(Bounding boxes with keypoints)
[Start of Attachment]
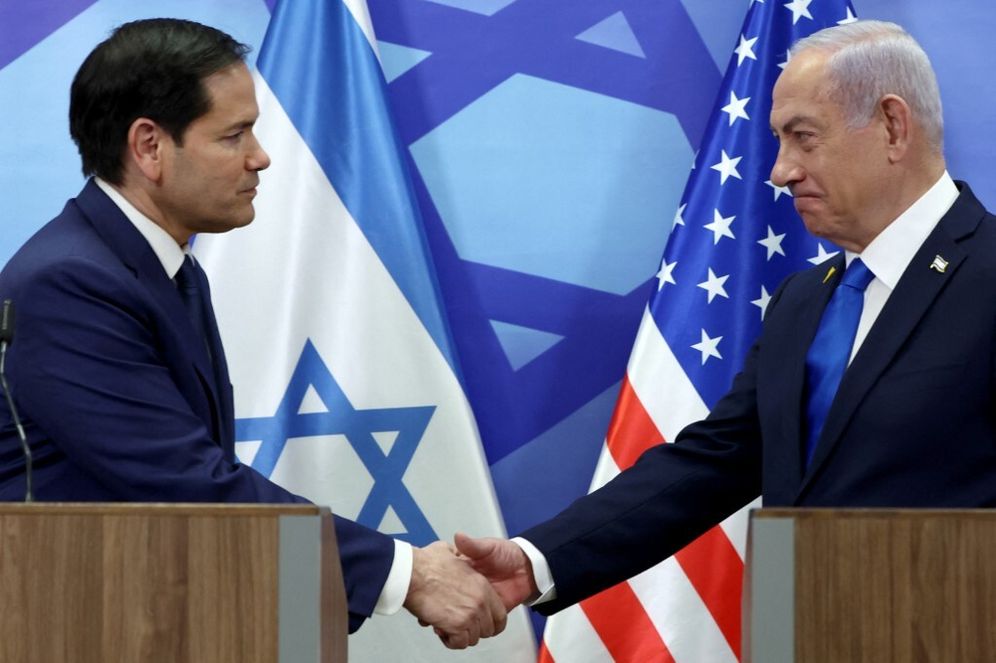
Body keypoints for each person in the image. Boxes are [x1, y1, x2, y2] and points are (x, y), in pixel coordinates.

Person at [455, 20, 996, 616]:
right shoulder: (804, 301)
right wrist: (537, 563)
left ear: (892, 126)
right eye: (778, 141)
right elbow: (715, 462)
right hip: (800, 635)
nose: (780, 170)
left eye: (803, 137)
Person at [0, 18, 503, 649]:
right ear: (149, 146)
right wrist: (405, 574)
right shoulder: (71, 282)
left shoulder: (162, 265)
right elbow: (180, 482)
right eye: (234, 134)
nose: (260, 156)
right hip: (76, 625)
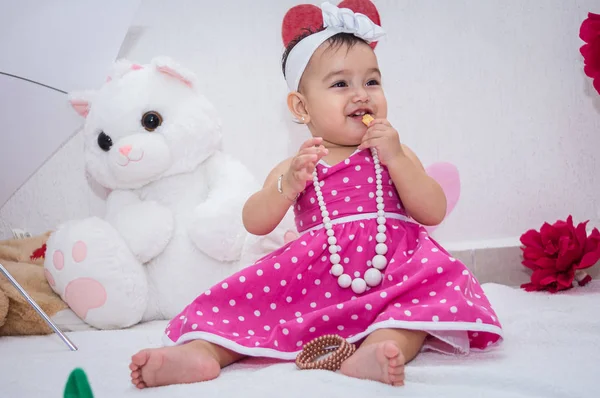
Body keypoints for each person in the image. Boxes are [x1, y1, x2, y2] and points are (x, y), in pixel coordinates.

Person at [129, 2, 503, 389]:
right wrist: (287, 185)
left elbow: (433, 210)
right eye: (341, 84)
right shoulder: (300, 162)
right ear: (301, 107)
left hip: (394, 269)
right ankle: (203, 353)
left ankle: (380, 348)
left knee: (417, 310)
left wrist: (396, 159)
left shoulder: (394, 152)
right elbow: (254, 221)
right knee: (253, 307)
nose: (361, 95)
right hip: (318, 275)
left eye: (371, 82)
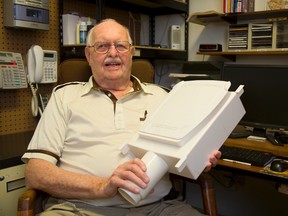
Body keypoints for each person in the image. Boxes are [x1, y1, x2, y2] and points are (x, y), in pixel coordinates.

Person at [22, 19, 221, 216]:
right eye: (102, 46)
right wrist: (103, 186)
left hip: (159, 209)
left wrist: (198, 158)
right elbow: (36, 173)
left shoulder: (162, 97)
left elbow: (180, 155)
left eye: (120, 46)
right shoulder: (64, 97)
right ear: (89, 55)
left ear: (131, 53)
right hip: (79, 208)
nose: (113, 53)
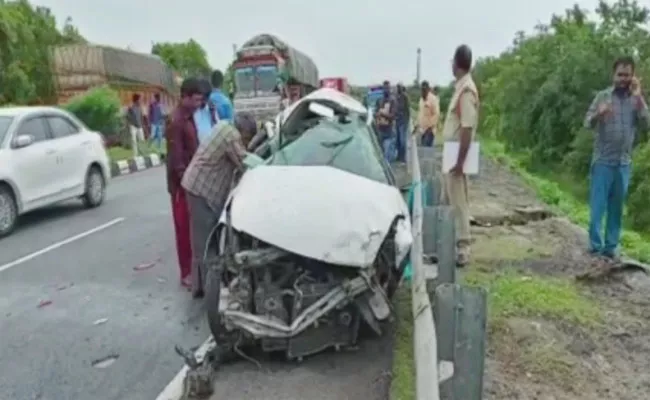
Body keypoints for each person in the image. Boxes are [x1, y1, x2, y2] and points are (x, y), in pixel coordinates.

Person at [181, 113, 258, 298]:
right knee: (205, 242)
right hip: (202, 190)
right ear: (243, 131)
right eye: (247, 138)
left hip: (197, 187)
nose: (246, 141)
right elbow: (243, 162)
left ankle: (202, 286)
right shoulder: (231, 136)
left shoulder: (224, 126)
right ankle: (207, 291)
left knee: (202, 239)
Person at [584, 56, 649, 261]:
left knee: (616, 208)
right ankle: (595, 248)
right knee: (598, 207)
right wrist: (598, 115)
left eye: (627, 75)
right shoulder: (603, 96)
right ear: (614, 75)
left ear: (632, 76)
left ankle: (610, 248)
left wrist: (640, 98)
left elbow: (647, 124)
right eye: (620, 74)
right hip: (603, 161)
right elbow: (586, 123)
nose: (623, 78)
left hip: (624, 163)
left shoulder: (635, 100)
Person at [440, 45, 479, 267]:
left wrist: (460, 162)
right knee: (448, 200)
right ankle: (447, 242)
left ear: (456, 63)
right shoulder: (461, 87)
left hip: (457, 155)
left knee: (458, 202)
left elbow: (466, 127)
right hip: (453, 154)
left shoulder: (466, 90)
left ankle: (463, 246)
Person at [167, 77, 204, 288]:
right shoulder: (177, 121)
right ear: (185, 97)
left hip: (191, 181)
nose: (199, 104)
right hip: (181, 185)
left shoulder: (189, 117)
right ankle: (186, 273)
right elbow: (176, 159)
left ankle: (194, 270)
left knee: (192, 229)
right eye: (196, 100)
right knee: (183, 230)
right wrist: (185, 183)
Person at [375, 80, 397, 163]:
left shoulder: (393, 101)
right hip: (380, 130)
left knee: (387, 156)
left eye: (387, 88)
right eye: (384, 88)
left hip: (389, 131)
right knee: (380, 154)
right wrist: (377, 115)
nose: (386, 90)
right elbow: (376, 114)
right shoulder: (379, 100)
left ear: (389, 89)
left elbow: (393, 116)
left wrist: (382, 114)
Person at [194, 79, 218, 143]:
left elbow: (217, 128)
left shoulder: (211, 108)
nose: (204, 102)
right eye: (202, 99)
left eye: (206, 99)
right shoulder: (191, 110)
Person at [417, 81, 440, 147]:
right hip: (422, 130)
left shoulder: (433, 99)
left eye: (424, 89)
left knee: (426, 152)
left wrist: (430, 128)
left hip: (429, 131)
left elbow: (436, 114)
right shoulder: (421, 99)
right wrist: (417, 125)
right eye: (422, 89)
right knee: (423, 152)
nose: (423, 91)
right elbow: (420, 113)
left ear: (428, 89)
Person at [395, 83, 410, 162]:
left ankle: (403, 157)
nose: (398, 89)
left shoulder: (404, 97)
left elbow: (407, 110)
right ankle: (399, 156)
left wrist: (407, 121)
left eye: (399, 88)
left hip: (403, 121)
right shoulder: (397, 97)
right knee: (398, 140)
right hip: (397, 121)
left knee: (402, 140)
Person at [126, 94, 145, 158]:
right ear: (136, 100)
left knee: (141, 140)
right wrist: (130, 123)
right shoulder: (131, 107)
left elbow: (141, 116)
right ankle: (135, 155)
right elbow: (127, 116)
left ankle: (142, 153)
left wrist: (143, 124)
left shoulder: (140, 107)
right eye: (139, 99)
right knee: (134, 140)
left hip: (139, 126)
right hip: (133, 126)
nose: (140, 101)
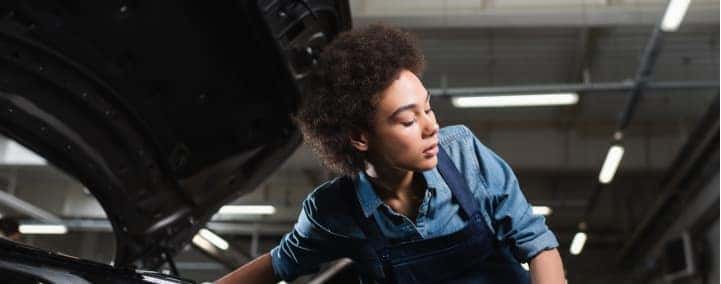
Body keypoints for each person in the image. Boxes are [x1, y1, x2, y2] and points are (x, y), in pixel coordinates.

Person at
[End of Attachment]
[Start of Attachment]
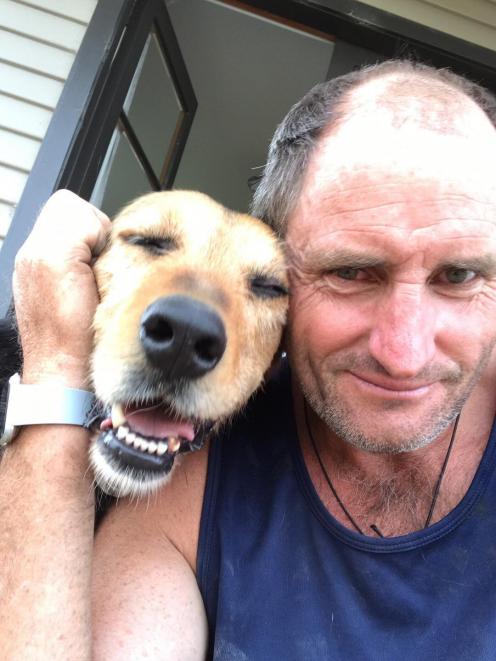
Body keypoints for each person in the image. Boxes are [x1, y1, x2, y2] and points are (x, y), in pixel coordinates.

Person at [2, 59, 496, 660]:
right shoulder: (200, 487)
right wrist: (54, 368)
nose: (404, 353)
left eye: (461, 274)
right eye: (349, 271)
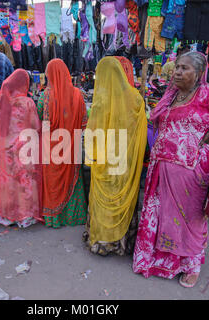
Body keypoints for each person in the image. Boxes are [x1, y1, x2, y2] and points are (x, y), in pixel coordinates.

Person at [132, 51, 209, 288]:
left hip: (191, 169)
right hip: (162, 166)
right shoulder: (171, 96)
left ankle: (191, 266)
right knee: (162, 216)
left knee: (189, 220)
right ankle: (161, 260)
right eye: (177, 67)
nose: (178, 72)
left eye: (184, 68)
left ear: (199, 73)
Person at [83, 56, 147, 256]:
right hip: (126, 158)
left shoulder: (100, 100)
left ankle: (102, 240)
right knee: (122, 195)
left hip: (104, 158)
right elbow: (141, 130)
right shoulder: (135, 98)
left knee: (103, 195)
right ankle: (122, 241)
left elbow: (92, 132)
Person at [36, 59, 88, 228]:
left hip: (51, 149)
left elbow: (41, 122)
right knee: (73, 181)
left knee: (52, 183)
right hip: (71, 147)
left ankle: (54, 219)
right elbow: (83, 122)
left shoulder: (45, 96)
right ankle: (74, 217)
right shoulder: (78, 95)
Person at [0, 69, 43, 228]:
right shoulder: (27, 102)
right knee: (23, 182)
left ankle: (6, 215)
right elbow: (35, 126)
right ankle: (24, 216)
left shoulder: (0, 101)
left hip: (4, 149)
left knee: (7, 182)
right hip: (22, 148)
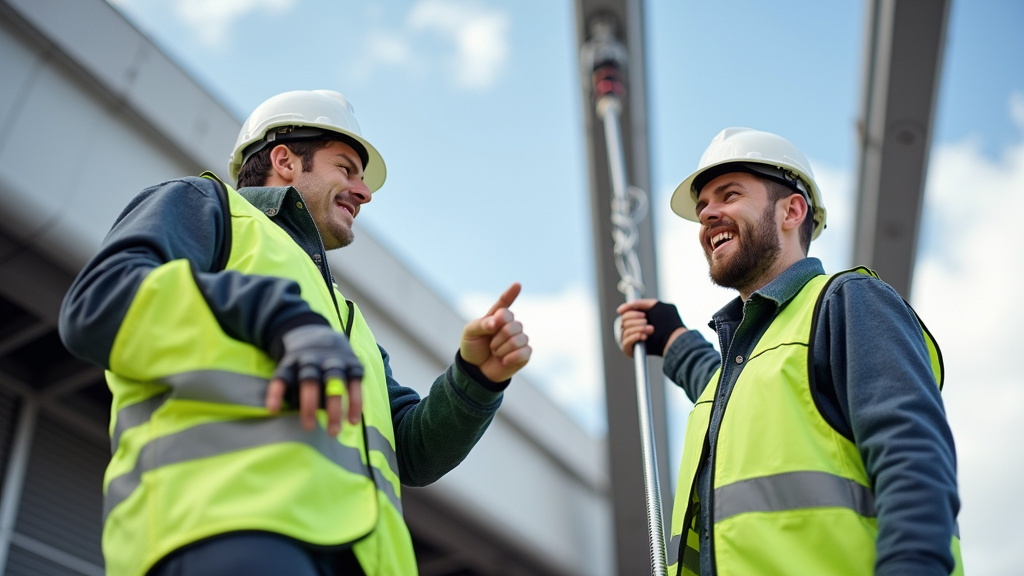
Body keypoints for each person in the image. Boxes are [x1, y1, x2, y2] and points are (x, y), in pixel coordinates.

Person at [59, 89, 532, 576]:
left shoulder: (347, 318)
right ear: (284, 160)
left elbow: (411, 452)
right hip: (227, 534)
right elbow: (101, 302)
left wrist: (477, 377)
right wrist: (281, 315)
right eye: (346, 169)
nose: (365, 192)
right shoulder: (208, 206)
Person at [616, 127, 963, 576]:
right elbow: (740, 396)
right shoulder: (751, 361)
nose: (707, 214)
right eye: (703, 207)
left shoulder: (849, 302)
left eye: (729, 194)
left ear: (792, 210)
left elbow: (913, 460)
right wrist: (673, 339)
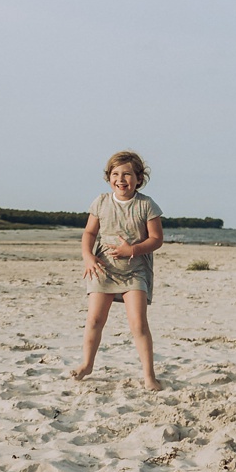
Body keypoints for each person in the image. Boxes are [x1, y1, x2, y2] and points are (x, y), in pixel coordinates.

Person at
[End of Attachment]
▶ [Your goal]:
Would you please reproduce the entries above, starting at the line with "right elbow: (36, 173)" and stopping after the line with "right ear: (243, 131)"? Omit any pictures.

▶ [Answer space]:
right elbow: (36, 173)
left shoulder: (162, 97)
left elbow: (180, 155)
left eye: (120, 46)
right shoulder: (64, 97)
right ear: (89, 55)
left ear: (131, 53)
right hip: (79, 208)
nose: (113, 53)
Body keypoints for each person in the image. Boxes are [x1, y1, x2, y2] and points are (x, y), in pixel coordinates.

Person at [181, 113, 258, 298]:
right knee: (205, 242)
right hip: (202, 190)
right ear: (243, 131)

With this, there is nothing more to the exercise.